Je poursuis avec le mulet poêlé parfumé à la feuille de kaffir, betteraves rôties, laska au crabe et pomme, slaw de fenouil et grenade. M'arrive à nouveau une assiette très bien dressée. Le laska est une forme de curry d'inspiration malaise-indonésienne, ici retravaillée avec du crabe et de la pomme, le rendant savoureux, doux, avec une note iodée très à propos, une création gourmande et riche en saveurs servant de toile de fond au plat. Puis se superposent un mélange de betteraves jaune et rouge, grossièrement tranchées et parfaitement rôties. Au-dessus, un tronçon de poisson délicat parfaitement cuit, d'une grande fraîcheur, un très beau produit. Enfin, si l'on parle souvent de « colslaw », cette salade de chou anglo-saxone blindée de mayo, elle prend des allures délicates et raffinée de fines tranches de fenouil, augmenté de carottes, julienne de pommes et graines de grenades, c'est d'une grande fraîcheur.
Cela paraît sans doute fruste à décrire, mais les saveurs vont diablement bien ensemble pour faire un plat d'un très grand niveau, excitant les papilles, offrant gourmandise, croquant, iodé, doux.


J'ai profité d'un vin élevé en biodynamie avec ce plat, un Chardonnay « Le Casse-Noix » du Languedoc, 2013 offrant du fruit tout en fraîcheur, parfait équilibre entre des saveurs d'agrumes et des notes douces miellées.

Les desserts sont tout aussi fous et difficiles à choisir. Je céderai à la tarte à la courge, gingerbread, crème au citron calamansi, lime iranienne, graines de courges mélasse de courge, grué de cacao au piment. Oui ! Tout ça ! Et fichtre, c'est diaboliquement bon. Une masse délicieuse à la courge, des notes de sel et au franc goût de courge, montée sur du gingerbread croquant de belle qualité, un travail très raffiné avec cette crème aux agrumes d'une grande légèreté surmonte cela. Autour, des graines de courges torréfiées s'étalent sur une petite lichette de mélasse riche en saveurs, très « brute », surmontée de ce grué piquant-croquant-caramélisé. Magnifique !


Avec cela, un Moscati d'Asti « Bricco Quaglia » de la maison « La Spinetta », provenant du Piémont, 2013 tout à fait magnifique, un dessert à lui tout seul.

On l'aura remarqué, j'ai un peu abusé ce soir, et cela se remarque sur l'addition qui s'élèvera à 75.93£.

Mais que cela en valait la peine de découvrir ce lieu unique, atypique, cette cuisine folle, créative et exécutée à la perfection, cette équipe humaine et sympathique. Un lieu à découvrir !

The Modern Pantry
47-48 St John’s Square
Clerkenwell, London, EC1V 4JJ
Grande-Bretagne

lundi 12 janvier 2015

Chakra, Londres


Il est connu de tout un chacun que les histoires anglaise et indienne possèdent une bonne part de sentiers communs.

DONNÉES
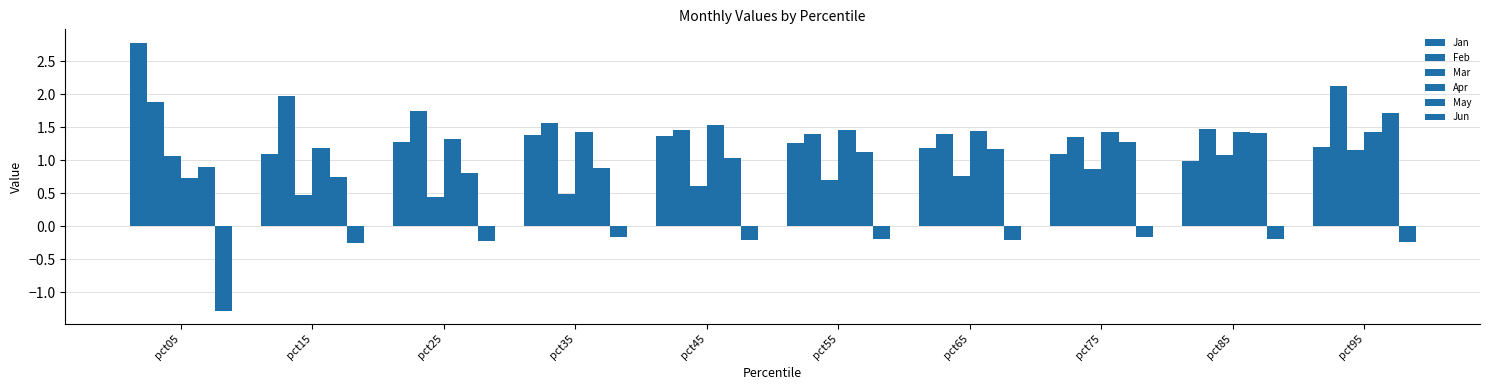

Are the bars grouped side by side (vs. stacked)?

Yes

À FAIRE
[A] Pour chaque affirmation, dites par oui ou par non si elle concorde avec le texte proposé, puis citez les mots du texte qui tranchent. (i) Le vin servi avec le mulet est un Chardonnay du Languedoc. (ii) Les betteraves du plat de poisson sont finement tranchées. (iii) La tarte à la courge repose sur du gingerbread croquant.
[B] D'après le texte proposé, de quelle région provient le Moscati d'Asti servi avec le dessert ?

CORRIGÉ
[A] (i) Oui : « un Chardonnay « Le Casse-Noix » du Languedoc ». (ii) Non : « grossièrement tranchées et parfaitement rôties ». (iii) Oui : « montée sur du gingerbread croquant de belle qualité ».

[B] Du Piémont.